POLYFLOW - How to recover the Trouton ratio of 3?
How to model strain hardening with a generalised Newtonian (non-Newtonian inelastic) fluid model?

From the analytical point of view, when one uses tensorial form for the constitutive equation of a Newtonian fluid, one actually obtains the uniaxial elongational viscosity as predicted by Trouton (i.e. thrice the zero shear viscosity). A quick calculation in POLYFLOW for a simple uniaxial elongational flow may show that. So, this is an intrinsic property of the model. However, this Trouton ratio of 3 holds only for a simple uniaxial elongational flow of a Newtonian fluid; it can be modelled as an axisymmetric flow; the result differs in a planar flow.
It is possible to define a generalised Newtonian flow where the Trouton ratio differs from 3 and increases with the strain rate, i.e. with an increasing viscosity. For this, a UDF is defined on the viscosity, as visc = visc0 * (1 + 0.1 III^2). An even function is used, for making sure that the viscosity remains positive. Other laws are suggested in an example.

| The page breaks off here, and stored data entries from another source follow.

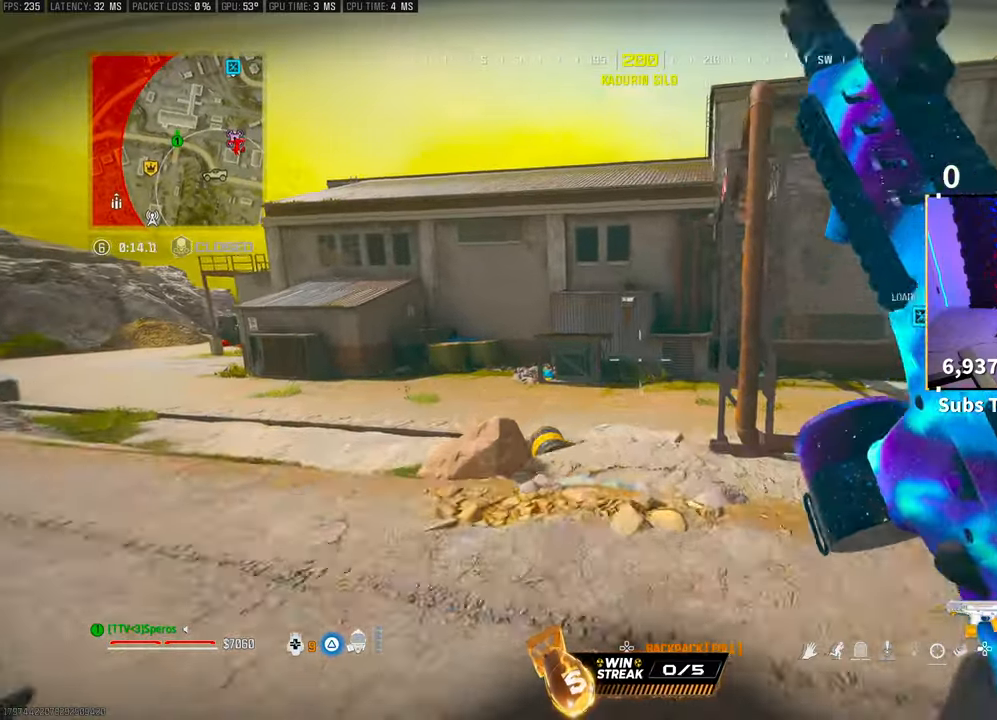
{"buttons": ["CROSS"], "left_stick": "up", "right_stick": "center", "events": [[500, "CROSS", "down"]]}
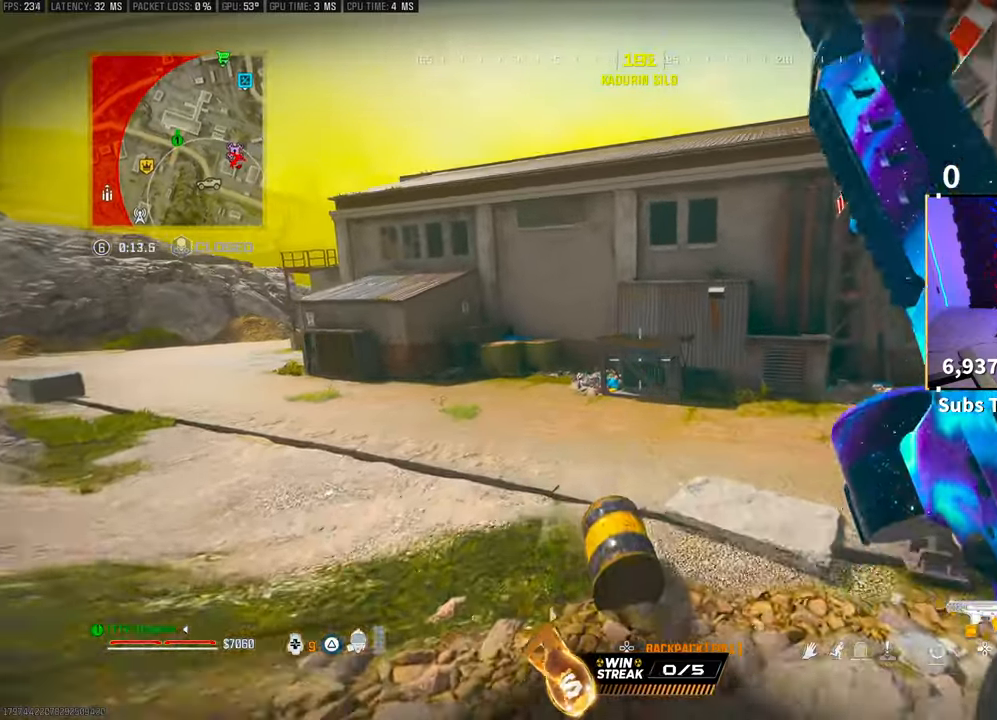
{"buttons": ["L1", "R1"], "left_stick": "up", "right_stick": "center", "events": [[33, "TRIANGLE", "down"], [117, "TRIANGLE", "up"], [133, "CROSS", "up"], [183, "TRIANGLE", "down"], [250, "TRIANGLE", "up"], [367, "L1", "down"], [400, "R1", "down"]]}
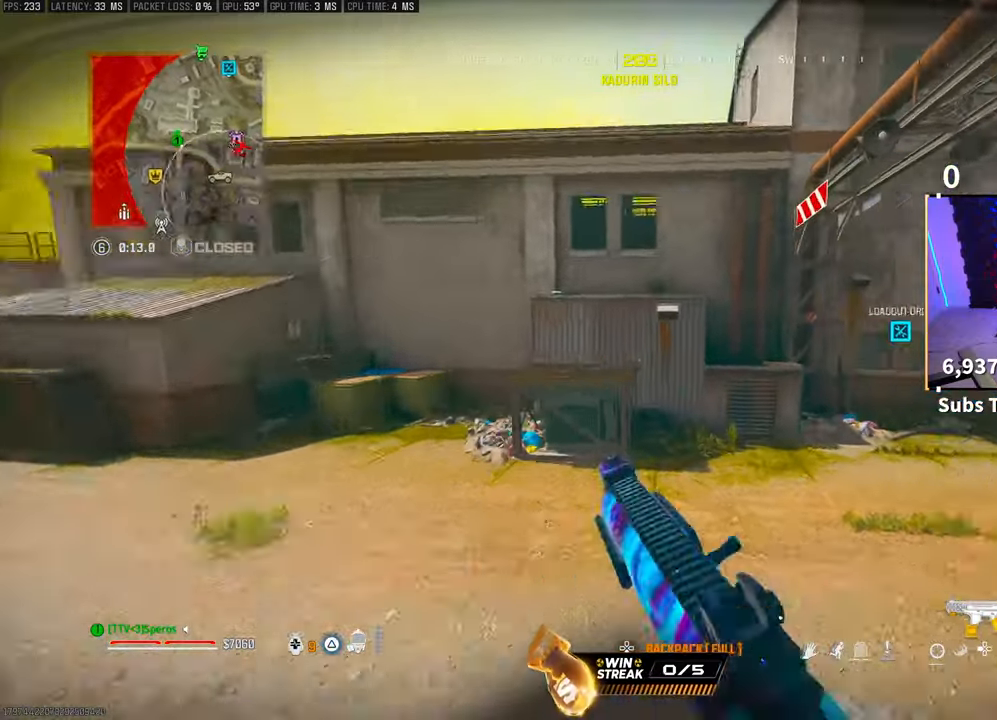
{"buttons": ["L1", "R1"], "left_stick": "up-left", "right_stick": "center", "events": [[17, "left_stick", "up-left"], [200, "right_stick", "up"], [317, "right_stick", "center"]]}
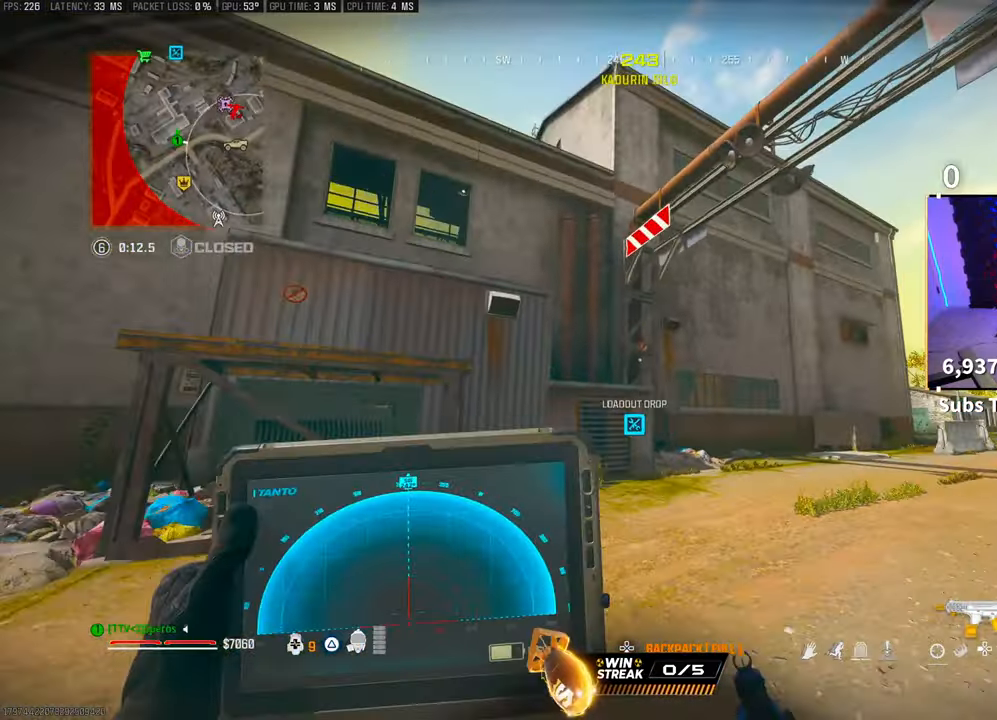
{"buttons": ["L1", "R1"], "left_stick": "up-left", "right_stick": "center", "events": []}
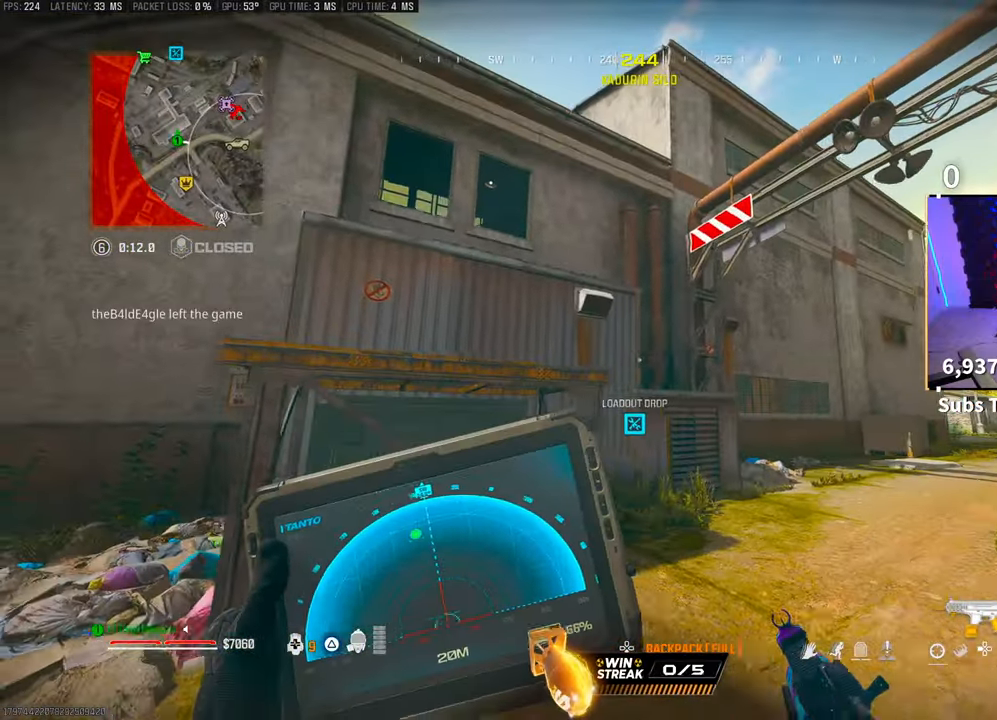
{"buttons": ["CROSS"], "left_stick": "up-right", "right_stick": "center", "events": [[333, "L1", "up"], [333, "R1", "up"], [350, "left_stick", "up"], [433, "CROSS", "down"], [500, "left_stick", "up-right"]]}
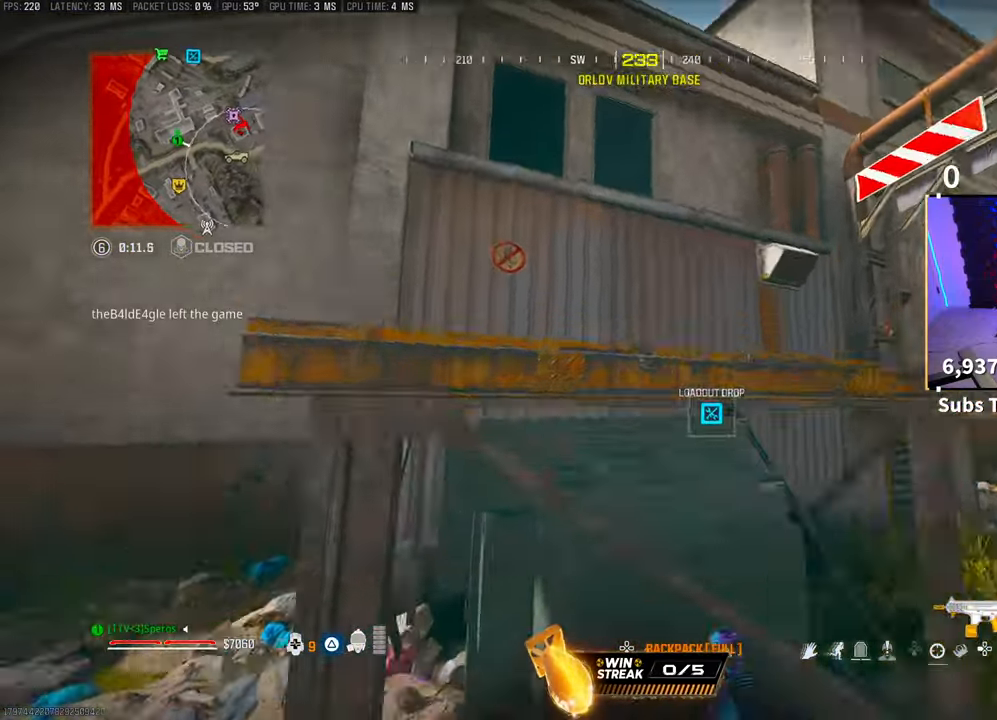
{"buttons": [], "left_stick": "up", "right_stick": "center", "events": [[67, "CROSS", "up"], [150, "CROSS", "down"], [200, "left_stick", "up"], [250, "CROSS", "up"], [317, "CROSS", "down"], [450, "CROSS", "up"]]}
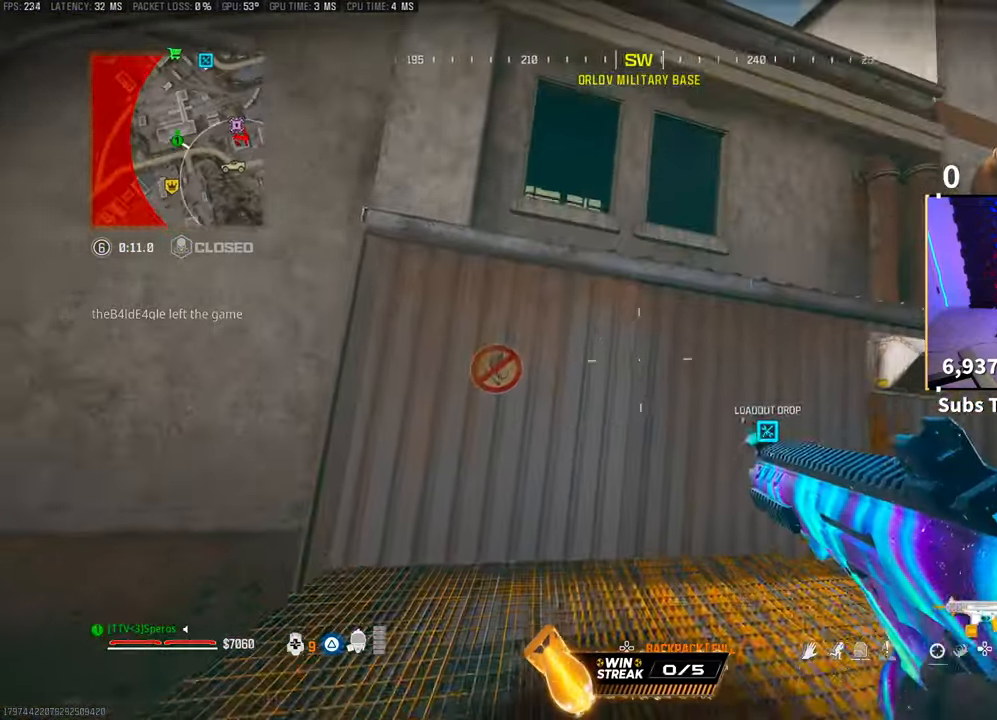
{"buttons": [], "left_stick": "up", "right_stick": "center", "events": [[17, "left_stick", "center"], [150, "left_stick", "up-right"], [217, "left_stick", "up"], [317, "L3", "down"], [367, "CROSS", "down"], [417, "L3", "up"], [500, "CROSS", "up"]]}
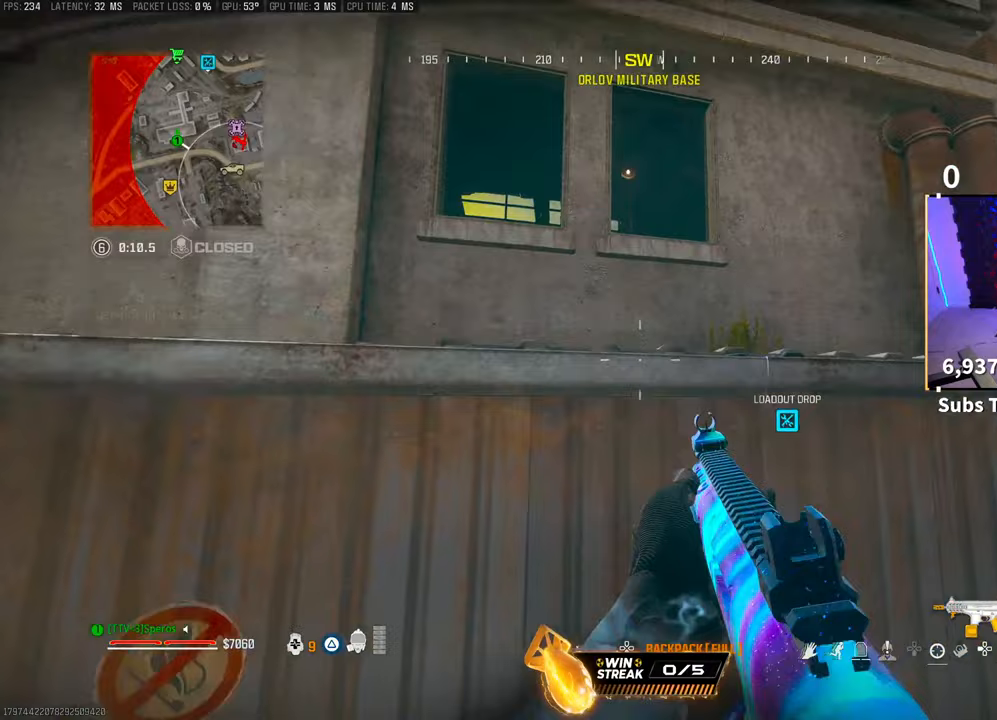
{"buttons": [], "left_stick": "right", "right_stick": "center", "events": [[67, "L3", "down"], [83, "CROSS", "down"], [183, "L3", "up"], [200, "CROSS", "up"], [267, "CROSS", "down"], [383, "CROSS", "up"], [400, "left_stick", "right"]]}
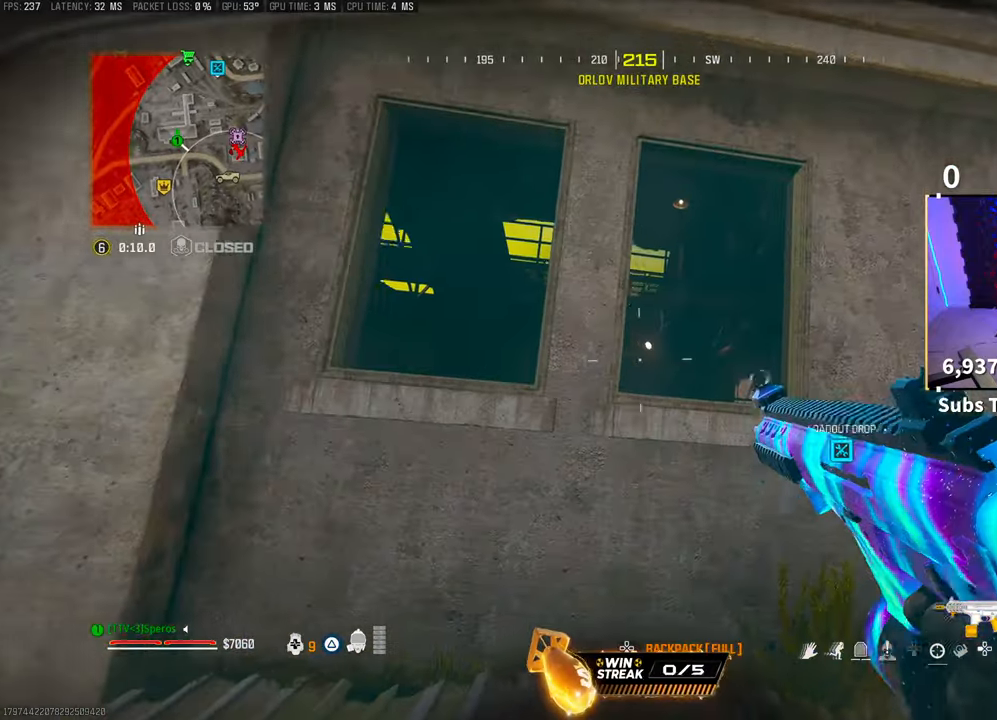
{"buttons": [], "left_stick": "center", "right_stick": "center", "events": [[83, "left_stick", "center"]]}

Finally, it is worth mentionning that the strain hardening viscosity defined on the basis of the third invariant produces an effect only for 2D axisymmetric and 3D flows. Indeed, the third invariant is the determinant of the rate-of-deformation tensor, and it vanishes when the flow has no 3D character. Consequently, for 2D planar flows, no specific effect should be expected. This can be understood when one considers that a Newtonian fluid is unable to discriminate between the shear and planar extension.